Monotone increasing sequence of random variable that converge in probability implies convergence almost surely

If you proved $X \geq X_n$ ($n \in \mathbb{N}$), this would imply $$\mathbb{P} \left( \bigcup_{k=n}^{\infty} E_k \right) = \mathbb{P}(E_n)$$ since $E_k \subseteq E_n$ for $k \geq n$ (this follows directly from the monotonicity).

Here is an alternative proof: Since $X_{n+1} \geq X_n$ we know that $$Y := \sup_{n \in \mathbb{N}} X_n = \lim_{n \to \infty} X_n \in (-\infty,\infty]$$ exists. This implies in particular $X_n \to Y$ in probability and from the uniqueness of the limit, we conclude $X=Y$ a.s.. Thus $X_n \to X$ almost surely.

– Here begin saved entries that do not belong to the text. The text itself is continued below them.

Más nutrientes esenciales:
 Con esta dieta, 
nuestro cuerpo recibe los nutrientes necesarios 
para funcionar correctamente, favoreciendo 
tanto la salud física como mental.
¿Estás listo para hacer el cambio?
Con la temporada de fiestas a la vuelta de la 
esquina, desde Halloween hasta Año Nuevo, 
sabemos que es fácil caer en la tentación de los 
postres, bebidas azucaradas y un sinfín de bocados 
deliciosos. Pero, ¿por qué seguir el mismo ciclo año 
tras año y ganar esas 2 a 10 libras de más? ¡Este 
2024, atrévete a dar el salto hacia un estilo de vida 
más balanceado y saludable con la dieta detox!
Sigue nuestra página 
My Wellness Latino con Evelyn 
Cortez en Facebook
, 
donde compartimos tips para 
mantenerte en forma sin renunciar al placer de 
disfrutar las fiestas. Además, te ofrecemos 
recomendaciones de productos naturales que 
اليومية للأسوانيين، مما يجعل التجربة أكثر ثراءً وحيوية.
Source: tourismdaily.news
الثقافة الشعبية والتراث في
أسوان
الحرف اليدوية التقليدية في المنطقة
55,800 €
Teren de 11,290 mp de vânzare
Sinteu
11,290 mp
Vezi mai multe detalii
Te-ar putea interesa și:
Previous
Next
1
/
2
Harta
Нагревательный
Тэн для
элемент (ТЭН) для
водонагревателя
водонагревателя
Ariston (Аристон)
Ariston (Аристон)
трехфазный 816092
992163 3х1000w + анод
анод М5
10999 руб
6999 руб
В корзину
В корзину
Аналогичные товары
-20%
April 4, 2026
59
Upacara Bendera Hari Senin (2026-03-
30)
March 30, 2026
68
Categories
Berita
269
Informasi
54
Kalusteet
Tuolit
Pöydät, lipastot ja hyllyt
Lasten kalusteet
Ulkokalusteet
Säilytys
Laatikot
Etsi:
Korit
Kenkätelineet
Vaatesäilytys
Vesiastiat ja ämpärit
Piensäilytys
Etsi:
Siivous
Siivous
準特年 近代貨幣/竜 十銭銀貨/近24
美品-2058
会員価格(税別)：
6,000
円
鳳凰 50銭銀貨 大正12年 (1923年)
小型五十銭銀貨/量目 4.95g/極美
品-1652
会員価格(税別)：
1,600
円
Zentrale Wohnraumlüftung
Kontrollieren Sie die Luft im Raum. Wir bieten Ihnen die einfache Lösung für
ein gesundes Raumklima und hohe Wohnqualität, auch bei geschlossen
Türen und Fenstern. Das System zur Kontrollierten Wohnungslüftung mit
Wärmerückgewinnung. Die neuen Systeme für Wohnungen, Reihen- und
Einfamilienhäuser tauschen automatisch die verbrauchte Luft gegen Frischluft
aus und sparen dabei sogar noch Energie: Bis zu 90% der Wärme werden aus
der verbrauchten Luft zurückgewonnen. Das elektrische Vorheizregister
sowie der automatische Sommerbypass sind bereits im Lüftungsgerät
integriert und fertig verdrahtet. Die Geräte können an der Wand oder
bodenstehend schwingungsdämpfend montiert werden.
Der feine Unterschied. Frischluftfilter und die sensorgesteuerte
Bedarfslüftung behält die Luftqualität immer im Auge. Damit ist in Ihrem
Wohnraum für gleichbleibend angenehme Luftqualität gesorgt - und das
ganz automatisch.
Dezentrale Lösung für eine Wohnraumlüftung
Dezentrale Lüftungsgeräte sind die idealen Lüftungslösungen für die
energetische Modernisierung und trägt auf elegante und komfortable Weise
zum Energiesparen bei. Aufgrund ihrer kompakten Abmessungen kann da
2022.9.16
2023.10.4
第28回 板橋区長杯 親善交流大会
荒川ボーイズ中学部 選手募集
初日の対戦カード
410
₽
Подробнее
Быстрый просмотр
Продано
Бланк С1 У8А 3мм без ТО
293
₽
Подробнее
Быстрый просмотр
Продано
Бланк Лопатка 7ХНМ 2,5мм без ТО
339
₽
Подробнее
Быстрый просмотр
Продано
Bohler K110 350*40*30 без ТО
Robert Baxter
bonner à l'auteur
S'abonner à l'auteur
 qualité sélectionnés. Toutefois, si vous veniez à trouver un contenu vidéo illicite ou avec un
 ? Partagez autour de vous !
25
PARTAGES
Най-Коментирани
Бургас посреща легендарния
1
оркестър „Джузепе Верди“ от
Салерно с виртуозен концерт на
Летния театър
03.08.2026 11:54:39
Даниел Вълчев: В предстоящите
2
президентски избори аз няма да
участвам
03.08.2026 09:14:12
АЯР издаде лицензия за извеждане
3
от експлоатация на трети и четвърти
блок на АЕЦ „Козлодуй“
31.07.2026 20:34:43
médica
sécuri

I found this question in Resnick's book A probability path, exercise 6.7.1 (a). He suggests to think subsequences, so that's the approach I will follow. This result holds more generally for every monotone sequence $\{X_n\}$ of random variables. I will further assume the premises of your question.

Let $(\Omega,S,P)$ be a probability space and $\{X_n\}$ a sequence of random variables such that $X_{n+1}\ge X_n$ for all $n$, $X_n$ converging in probability to $X$. By Riesz-Weyl theorem $\exists$ a subsequence $\{X_{n_k}\}$ such that $X_{n_k}\rightarrow X$ almost surely i.e. there exists a negligible set $N\in S$ such that $X_{n_k}(\omega)\rightarrow X(\omega) \:\forall \omega\in \Omega\setminus N$. In other words, $\forall \omega\in \Omega\setminus N \:\:\:\exists \:\:\:s\in\mathbb{N}$ such that $\vert X_{n_k}(\omega)- X(\omega) \vert <\varepsilon \:\:\:\forall\:\:\:k\ge s$.

By monotonicity of the sequence $\{X_n\}$, then for all $n_s\le n$, $\:\:\exists m\ge s$ such that $n_m\le n \le n_{m+1}$. Hence

$$ X_{n_m}(\omega)\le X_{n}(\omega)\le X_{n_{m+1}}(\omega)\le X(\omega) $$

implying that

$$ \vert X_{n}(\omega)- X(\omega) \vert\le \vert X_{n_m}(\omega)- X(\omega) \vert $$

Apply the definition of limit, thus $\forall \omega\in \Omega\setminus N$, $\underset{n\rightarrow\infty}{\lim} X_{n}(\omega)=X(\omega)$. As a result, $X_n \rightarrow X$ almost surely.